Start of Block
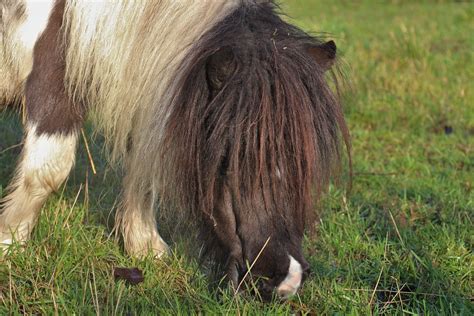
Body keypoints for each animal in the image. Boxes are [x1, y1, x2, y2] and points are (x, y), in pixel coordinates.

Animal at [0, 0, 348, 298]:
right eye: (231, 159)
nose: (286, 279)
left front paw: (144, 245)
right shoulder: (53, 85)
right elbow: (47, 171)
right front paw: (9, 244)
End of Block
## Task details
Give the count of lines in the entries above that hold the word "right", with no other words.

## Exercise solution
4